### What you have to do:
Present every line of the entries below as a Markdown table with the columns Row and Line, numbering the rows in order and leaving out blank lines.

### Data supplied:

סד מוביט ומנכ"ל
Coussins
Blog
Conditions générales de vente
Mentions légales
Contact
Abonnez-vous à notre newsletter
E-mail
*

### Exercise solution:
| Row | Line |
|---|---|
| 1 | סד מוביט ומנכ"ל |
| 2 | Coussins |
| 3 | Blog |
| 4 | Conditions générales de vente |
| 5 | Mentions légales |
| 6 | Contact |
| 7 | Abonnez-vous à notre newsletter |
| 8 | E-mail |
| 9 | * |